Oltre a *Mei e il Gattobus*, il pubblico avrà l’opportunità di assistere a *The Day I Bought a Star*, un cortometraggio che non è legato ad alcun titolo Ghibli, ma si ispira all’universo fantastico dell’artista Naohisa Inoue. Ambientato nel mondo immaginario di Iblard, narra la storia di Nona, un ragazzo che coltiva semi di stelle, esplorando temi di solitudine, scambio e pura immaginazione. Questa scelta sottolinea l’essenza di Ghibli, che non si limita a sequel, ma crea connessioni sottili tra arte, pittura e narrazione.

È importante notare che la maggior parte delle proiezioni saranno in giapponese senza sottotitoli in inglese, mentre alcune sessioni offriranno sottotitoli giapponesi per persone con disabilità uditive.

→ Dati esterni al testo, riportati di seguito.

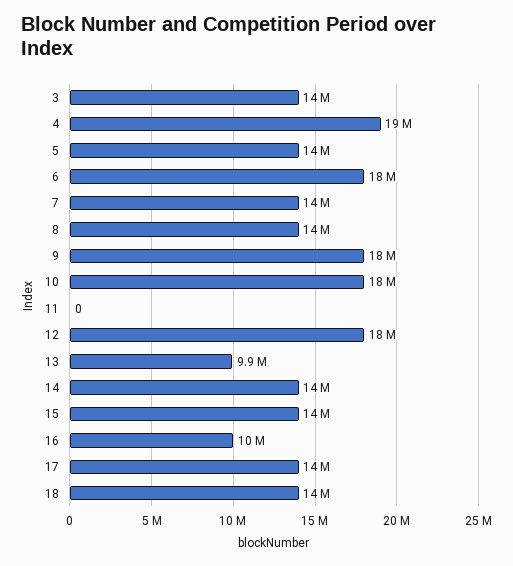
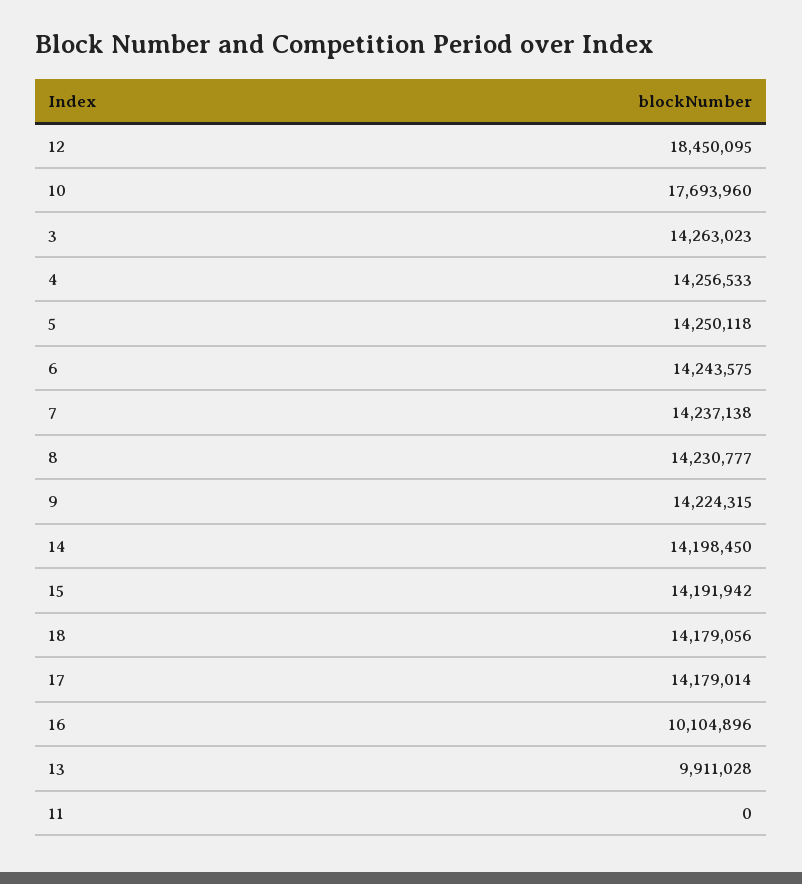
4: 19000000 -> 14256533
6: 18000000 -> 14243575
9: 18000000 -> 14224315

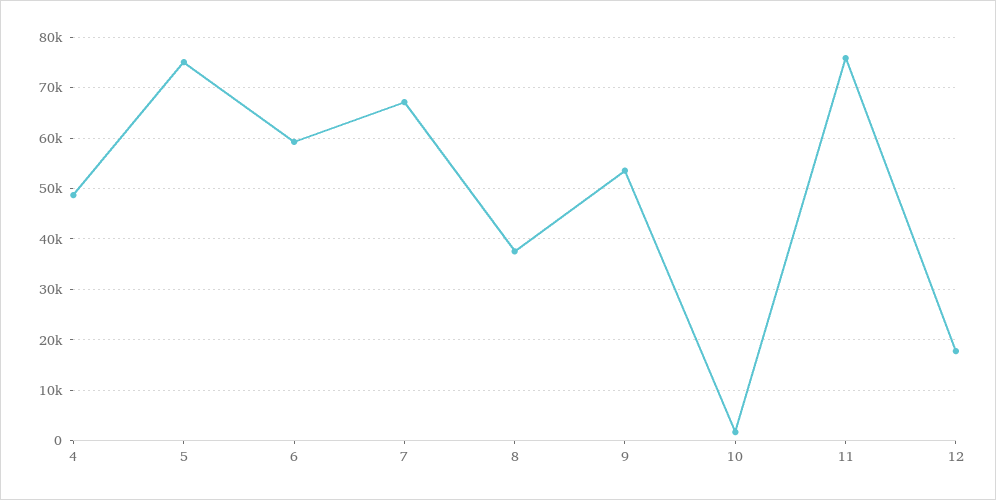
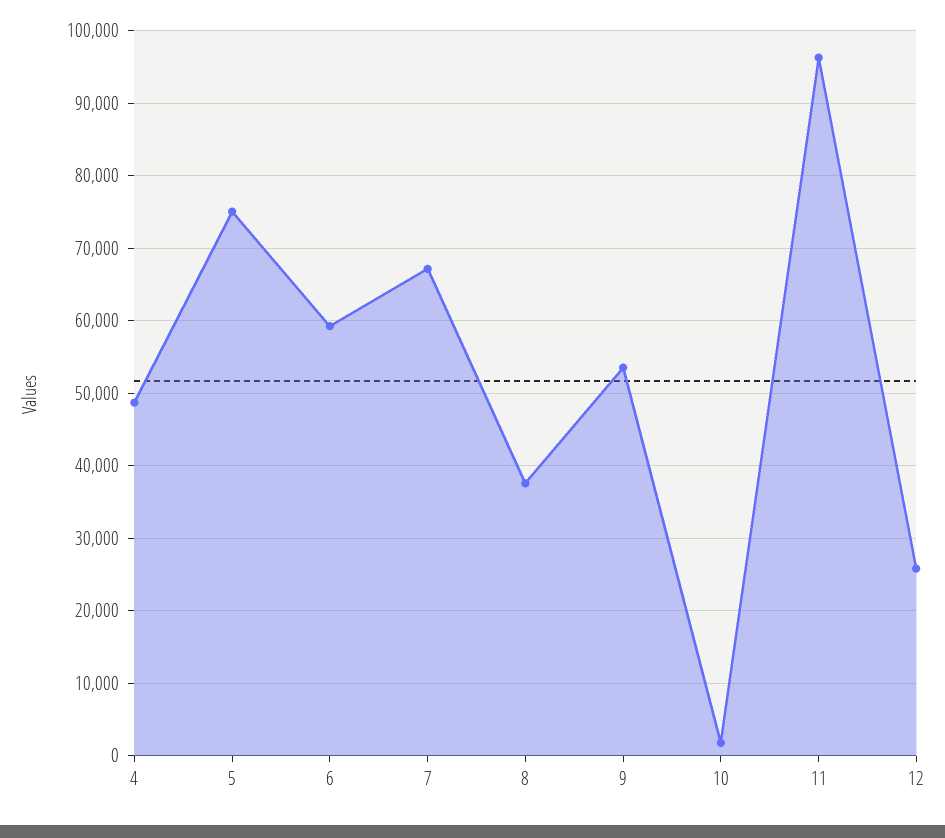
11: 76000 -> 96000
12: 18000 -> 26000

Questa decisione riflette la vocazione locale del parco, rendendo ogni visione un’esperienza unica e irripetibile, strettamente legata al contesto.

Con la volontà di riportare al pubblico contenuti così esclusivi, si apre la possibilità di portare il catalogo completo di Studio Ghibli anche oltre i confini del Giappone. Non ci resta che attendere, pronti a cogliere ogni attimo, come uno spirito del bosco che si manifesta solo a chi è disposto a osservare e aspettare, anche sotto la pioggia in una fermata dell’autobus.